In terms of quality, it is admittedly not ideal to increase yields too far. However, there is no reason to overestimate problems associated with increasing the allowed yield by 10-20% above the figure set for 2016. Looking back in history, several very good vintages have had yields significantly above 10000 kg/ha, including 1989, 1990, and 1998.
Compensation through pricing
If there should be two or more bad vintages in a row, rather than just one, so that stocks do start to go down, this will not primarily make itself felt by empty Champagne shelves in wine shops. Instead, prices will be slightly increased to bring supply and demand into balance.
It is not possible to judge if this will be necessary by just looking at the supply side. The development of the demand also needs to be taken into account, and this is rather sensitive to the booms and busts of the business cycle, more so than most other wines, as well as sensitive to trends. Therefore, there is a lot of uncertainty about the Champagne demand in 2019-2020.
A hypothetical price increase due to insufficient supply, is likely to be felt primarily through an increase of the average price at the point of shipping from Champagne. This could mean that the availability of the cheapest “discount” Champagnes and other cheap buyers’ own brands goes down, as this market to some extent is dependent on some producers’ surplus bottles.
Worse consequences for small producers in the Côte des Bar
The description above is written primarily the perspective of us consumers, and among the Champagne producers primarily those major Champagne houses that buy in grapes from the entire region. To an individual grower in the Côte des Bar, the consequences are naturally much greater. The average vigneron of that subregion is expected to end up with a harvest about 75% smaller than aimed for, and will lose the corresponding income, either over the coming year if the grapes are sold, or spread over a couple of following years if they sell their own Champagnes.
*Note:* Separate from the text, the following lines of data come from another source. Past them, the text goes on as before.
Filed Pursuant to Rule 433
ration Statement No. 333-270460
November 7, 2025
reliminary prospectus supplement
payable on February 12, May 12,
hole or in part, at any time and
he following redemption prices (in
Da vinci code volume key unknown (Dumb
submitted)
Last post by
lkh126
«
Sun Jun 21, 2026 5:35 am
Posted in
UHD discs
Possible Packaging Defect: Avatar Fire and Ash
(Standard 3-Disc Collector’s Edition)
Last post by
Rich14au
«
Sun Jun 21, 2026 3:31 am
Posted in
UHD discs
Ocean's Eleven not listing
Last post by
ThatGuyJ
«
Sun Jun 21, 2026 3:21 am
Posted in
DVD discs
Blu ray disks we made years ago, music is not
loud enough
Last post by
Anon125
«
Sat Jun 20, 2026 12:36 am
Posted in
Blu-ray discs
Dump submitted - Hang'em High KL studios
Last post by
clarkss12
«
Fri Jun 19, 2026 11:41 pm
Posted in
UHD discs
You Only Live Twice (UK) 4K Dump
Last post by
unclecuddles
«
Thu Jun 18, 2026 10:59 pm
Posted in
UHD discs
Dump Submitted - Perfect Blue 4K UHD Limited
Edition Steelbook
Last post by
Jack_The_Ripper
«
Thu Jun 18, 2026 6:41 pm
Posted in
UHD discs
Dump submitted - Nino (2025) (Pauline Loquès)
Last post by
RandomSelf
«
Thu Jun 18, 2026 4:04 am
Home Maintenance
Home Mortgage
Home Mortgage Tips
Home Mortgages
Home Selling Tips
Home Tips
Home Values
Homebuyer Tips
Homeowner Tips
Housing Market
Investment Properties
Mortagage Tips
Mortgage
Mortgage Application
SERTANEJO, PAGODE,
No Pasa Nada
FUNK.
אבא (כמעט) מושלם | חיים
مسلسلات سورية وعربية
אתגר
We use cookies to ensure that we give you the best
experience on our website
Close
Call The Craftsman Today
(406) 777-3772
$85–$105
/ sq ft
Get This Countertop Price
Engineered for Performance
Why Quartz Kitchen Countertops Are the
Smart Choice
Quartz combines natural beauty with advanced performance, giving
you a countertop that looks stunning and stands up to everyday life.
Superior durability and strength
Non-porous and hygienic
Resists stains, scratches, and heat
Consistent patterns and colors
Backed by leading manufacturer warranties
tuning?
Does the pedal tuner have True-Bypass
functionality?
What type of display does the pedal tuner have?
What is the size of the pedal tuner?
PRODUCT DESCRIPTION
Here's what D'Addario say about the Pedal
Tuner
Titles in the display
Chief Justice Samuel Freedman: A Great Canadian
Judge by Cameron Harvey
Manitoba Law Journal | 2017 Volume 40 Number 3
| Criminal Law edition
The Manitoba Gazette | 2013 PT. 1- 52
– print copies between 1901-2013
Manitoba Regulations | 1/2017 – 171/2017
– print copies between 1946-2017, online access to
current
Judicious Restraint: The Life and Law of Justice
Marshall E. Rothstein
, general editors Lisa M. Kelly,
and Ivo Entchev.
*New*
If the average is 75% less, there will likely also be those that have been hit even harder, and more-or-less don’t harvest any grapes this year.
Some high-end small producers will also find it difficult to compensate by harvesting more in coming years, although major houses and other producers that go for a “standard style” have that possibility, within reason. This is because the style of some modern small producers is built on lower yields compared to the average or allowed yields, and they are unlikely to want to change away from the style they like and which has given them a good reputation. In the Côte des Bar, there is a number of such small producers that have come to fame in more recent years. Some of those are Cédric Bouchard/Roses de Jeanne in Celles-sur-Ource, Marie-Courtin in Polisot, the aforementioned Olivier Horiot in Les Riceys, and Vouette & Sorbé in Buxières-sur-Arce.
Good news from other recent harvests
As it happens, Champagne enthusiasts don’t just have potential problems to look forward to over the coming years, but also a lot of good news in terms of good to excellent bottles already “in the pipeline”. The 2012 and 2013 vintages are quite good, and the 2015 vintage is at least very good, and possibly excellent. (I know less of 2014.) So no matter how bad the 2016 harvest will turn out, there will be a steady stream of very good vintage Champagnes to look forward to.